■ WHAT THE TASK REQUIRES: Reproduce the text of the material below word for word, keeping each line as it stands.

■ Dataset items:
···

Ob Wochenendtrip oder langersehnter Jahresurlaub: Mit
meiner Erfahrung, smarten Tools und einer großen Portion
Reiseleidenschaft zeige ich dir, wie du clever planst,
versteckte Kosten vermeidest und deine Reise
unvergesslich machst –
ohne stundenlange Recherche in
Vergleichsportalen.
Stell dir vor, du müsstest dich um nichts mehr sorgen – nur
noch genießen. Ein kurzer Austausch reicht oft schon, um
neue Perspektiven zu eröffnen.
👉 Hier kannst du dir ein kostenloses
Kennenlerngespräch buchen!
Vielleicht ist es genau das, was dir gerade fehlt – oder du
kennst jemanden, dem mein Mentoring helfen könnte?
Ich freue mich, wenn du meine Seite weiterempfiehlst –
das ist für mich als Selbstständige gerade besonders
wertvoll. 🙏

···

■ FINISHED EXERCISE:
Ob Wochenendtrip oder langersehnter Jahresurlaub: Mit
meiner Erfahrung, smarten Tools und einer großen Portion
Reiseleidenschaft zeige ich dir, wie du clever planst,
versteckte Kosten vermeidest und deine Reise
unvergesslich machst –
ohne stundenlange Recherche in
Vergleichsportalen.
Stell dir vor, du müsstest dich um nichts mehr sorgen – nur
noch genießen. Ein kurzer Austausch reicht oft schon, um
neue Perspektiven zu eröffnen.
👉 Hier kannst du dir ein kostenloses
Kennenlerngespräch buchen!
Vielleicht ist es genau das, was dir gerade fehlt – oder du
kennst jemanden, dem mein Mentoring helfen könnte?
Ich freue mich, wenn du meine Seite weiterempfiehlst –
das ist für mich als Selbstständige gerade besonders
wertvoll. 🙏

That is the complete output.